• ARTICLE
====

NIST is pleased to introduce the MetricsMATR Challenge, a new series of research challenge events for machine translation (MT) metrology promoting the development of innovative, even revolutionary, MT metrics. MetricsMATR focuses entirely on MT metrics.


NIST has been conducting formal evaluations of machine translation (MT) technology since 2002, and while the evaluations have been successful, there is still a need for a better understanding of exactly how useful the state-of-the-art technology is, and how to best interpret the scores reported during evaluation.

This need exists primarily due to the shortcomings with the current methods employed for the evaluation of Machine Translation technology:

  1. Automatic metrics have not yet been proved able to consistently predict the usefulness, adequacy, and reliability of MT technologies.
  2. Automatic metrics have not demonstrated that they are as meaningful in target languages other than English.
  3. Human assessments are expensive, slow, subjective, and are difficult to standardize. Furthermore they only pertain to the translations evaluated, and are of no use even to updated translations from the same system.
  4. Both automatic metrics and human assessments need more insights into what properties of the translation should be evaluated, as well as insights into how to evaluate those properties.
  5. Some MT technology approaches evaluated incorporate algorithms that optimize scores on MT metric(s). These optimizations fail in the same respects that the metrics fail.

These problems, and the need to overcome them through the development of improved automatic (and even semi-automatic) metrics, have been a constant point of discussion at past NIST MT evaluations. Without more appropriate metrics to address these shortcomings, the impact of formative and summative MT technology evaluations will remain limited.

====

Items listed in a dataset
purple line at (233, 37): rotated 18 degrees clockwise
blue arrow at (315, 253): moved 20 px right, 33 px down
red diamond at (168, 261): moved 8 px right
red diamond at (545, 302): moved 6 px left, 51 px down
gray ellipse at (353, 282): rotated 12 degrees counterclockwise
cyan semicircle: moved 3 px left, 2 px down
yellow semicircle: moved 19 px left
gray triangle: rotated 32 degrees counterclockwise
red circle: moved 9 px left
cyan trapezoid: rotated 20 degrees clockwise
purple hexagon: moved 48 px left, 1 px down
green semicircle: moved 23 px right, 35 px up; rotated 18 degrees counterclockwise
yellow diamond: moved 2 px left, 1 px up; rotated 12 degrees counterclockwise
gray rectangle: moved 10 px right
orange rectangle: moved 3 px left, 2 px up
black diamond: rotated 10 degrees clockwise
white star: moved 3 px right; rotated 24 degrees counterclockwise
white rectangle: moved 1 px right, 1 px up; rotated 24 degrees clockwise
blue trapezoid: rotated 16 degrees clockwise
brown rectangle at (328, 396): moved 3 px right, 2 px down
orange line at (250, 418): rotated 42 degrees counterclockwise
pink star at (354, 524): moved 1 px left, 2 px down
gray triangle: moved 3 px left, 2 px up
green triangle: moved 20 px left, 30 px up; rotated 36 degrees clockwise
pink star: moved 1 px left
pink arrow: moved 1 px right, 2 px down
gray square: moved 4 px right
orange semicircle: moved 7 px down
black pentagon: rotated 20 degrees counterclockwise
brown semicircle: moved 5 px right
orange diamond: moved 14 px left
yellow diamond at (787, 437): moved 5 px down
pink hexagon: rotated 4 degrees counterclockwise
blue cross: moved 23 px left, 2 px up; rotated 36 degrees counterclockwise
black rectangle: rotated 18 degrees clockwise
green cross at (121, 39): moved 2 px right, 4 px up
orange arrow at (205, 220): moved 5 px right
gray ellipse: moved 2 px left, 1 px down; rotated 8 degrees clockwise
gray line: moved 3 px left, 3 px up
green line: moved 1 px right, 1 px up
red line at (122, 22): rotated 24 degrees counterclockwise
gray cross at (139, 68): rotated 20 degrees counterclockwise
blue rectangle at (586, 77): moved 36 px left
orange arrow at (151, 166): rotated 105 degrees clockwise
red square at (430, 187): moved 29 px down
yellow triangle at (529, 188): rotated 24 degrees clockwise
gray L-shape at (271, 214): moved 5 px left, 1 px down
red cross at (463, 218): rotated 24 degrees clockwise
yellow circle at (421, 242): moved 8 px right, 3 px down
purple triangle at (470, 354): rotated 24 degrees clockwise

====

• PROBLEMS AND TASKS
[1] In the passage on the MetricsMATR Challenge, since what year has NIST been conducting formal evaluations of machine translation technology?
[2] Write out the passage on the MetricsMATR Challenge starting with "1. Automatic metrics" and going on through "evaluate those properties.".
None of the data above is required for what is asked here.

• PER-TASK ANSWERS
[1] Since 2002.

[2]
1. Automatic metrics have not yet been proved able to consistently predict the usefulness, adequacy, and reliability of MT technologies.
  2. Automatic metrics have not demonstrated that they are as meaningful in target languages other than English.
  3. Human assessments are expensive, slow, subjective, and are difficult to standardize. Furthermore they only pertain to the translations evaluated, and are of no use even to updated translations from the same system.
  4. Both automatic metrics and human assessments need more insights into what properties of the translation should be evaluated, as well as insights into how to evaluate those properties.